The broken sewer pipe that has been spewing water and sewage on West Napoleon Avenue in Metairie since Wednesday may take days to fix, Jefferson Parish officials said Thursday.

Crews can only work at night when sewage flow is low, and Mark Drewes, the community’s public works director, said the workers have not yet been able to determine the size of the burst pipe. Without knowing, they cannot tell how long it will take to fix the problem.

Until then, water and sewage will be channeled into the West Napoleon Canal like a small river in a Thursday before it finally flows to Lake Pontchatrain.

Until a temporary solution can be put in place, traffic will be diverted east on West Napoleon around the break between Transcontinental Drive and Clearview Parkway.
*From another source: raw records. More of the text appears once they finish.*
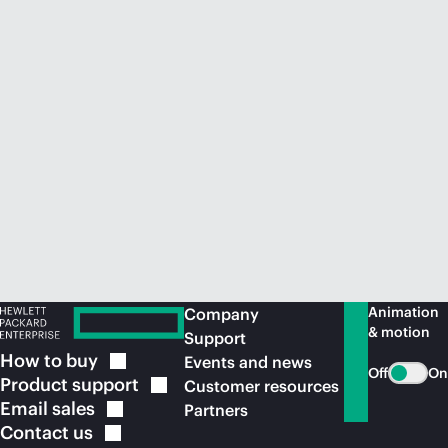
Animation
Company
& motion
Support
How to
buy
Events and news
Off
On
Product
support
Customer resources
Email
sales
Partners
Contact
us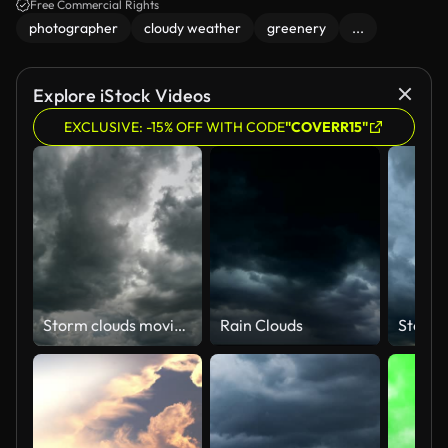
Free Commercial Rights
photographer
cloudy weather
greenery
...
Explore iStock Videos
EXCLUSIVE: -15% OFF WITH CODE
"COVERR15"
Storm clouds moving time lapse.
Rain Clouds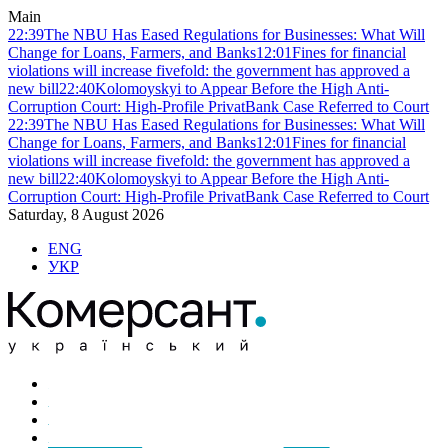
Main
22:39
The NBU Has Eased Regulations for Businesses: What Will
Change for Loans, Farmers, and Banks
12:01
Fines for financial
violations will increase fivefold: the government has approved a
new bill
22:40
Kolomoyskyi to Appear Before the High Anti-
Corruption Court: High-Profile PrivatBank Case Referred to Court
22:39
The NBU Has Eased Regulations for Businesses: What Will
Change for Loans, Farmers, and Banks
12:01
Fines for financial
violations will increase fivefold: the government has approved a
new bill
22:40
Kolomoyskyi to Appear Before the High Anti-
Corruption Court: High-Profile PrivatBank Case Referred to Court
Saturday, 8 August 2026
ENG
УКР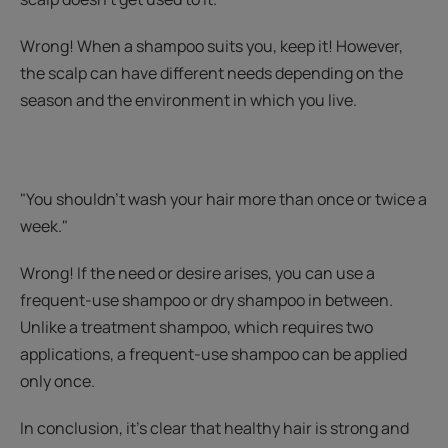
Wrong! When a shampoo suits you, keep it! However,
the scalp can have different needs depending on the
season and the environment in which you live.
"You shouldn't wash your hair more than once or twice a
week."
Wrong! If the need or desire arises, you can use a
frequent-use shampoo or dry shampoo in between.
Unlike a treatment shampoo, which requires two
applications, a frequent-use shampoo can be applied
only once.
In conclusion, it’s clear that healthy hair is strong and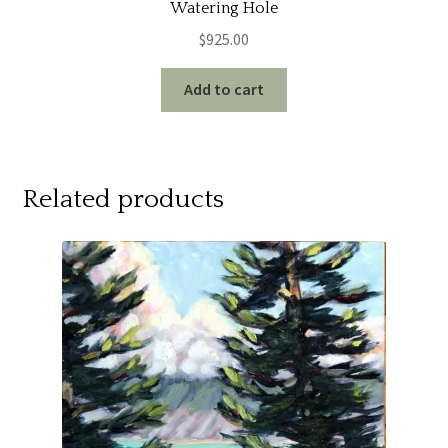
Watering Hole
$
925.00
Add to cart
Related products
The break in the 66-inch main pipe was caused by the heavy rains on Tuesday and Wednesday which, although not intended, infiltrated the sewer system and overwhelmed a stain on that piece of pipe, Drewes said.

What’s flowing out of the pipe now is likely 95% rainwater and 5% sewage, Drews said.

The pipe is due for permanent repair, but community officials are waiting for specially made parts for the repairs to take place. While waiting, the temporary patch was overwhelmed by torrents that were perhaps six times normal due to the heavy rains, Drewes said.

Videos posted on social media on Wednesday showed water gushing several feet in the air as it gushed out of a hole throughout the day.

Thursday’s weather will have an impact on how quickly a new repair can be done, Drewes said. If there is not much rain in the area, the levels in the pipe can drop so far that the work can be carried out on Thursday evenings. But if the water level doesn’t go down, work could drag on into the following nights, he said.

Before workers even start a repair, they need to dig it out and find out how big the break is. If a permanent repair is made, they plan to replace a 20 foot section of the pipe with a newer pipe and the specially made fittings to join the new and old pipe sections.

“We may not be able to complete the temporary repair tonight,” he said. “It just depends on the severity.”

Much of Jefferson’s drainage and sewage infrastructure was built in the 1950s and 1960s, Drewes said. This allows more rainwater to enter the old system and cause larger ruptures, he said.

On March 20, the parish voters approved by a large margin the continuation of the drainage and sewage mills. The community had said the millages were needed to fund improvements to the systems.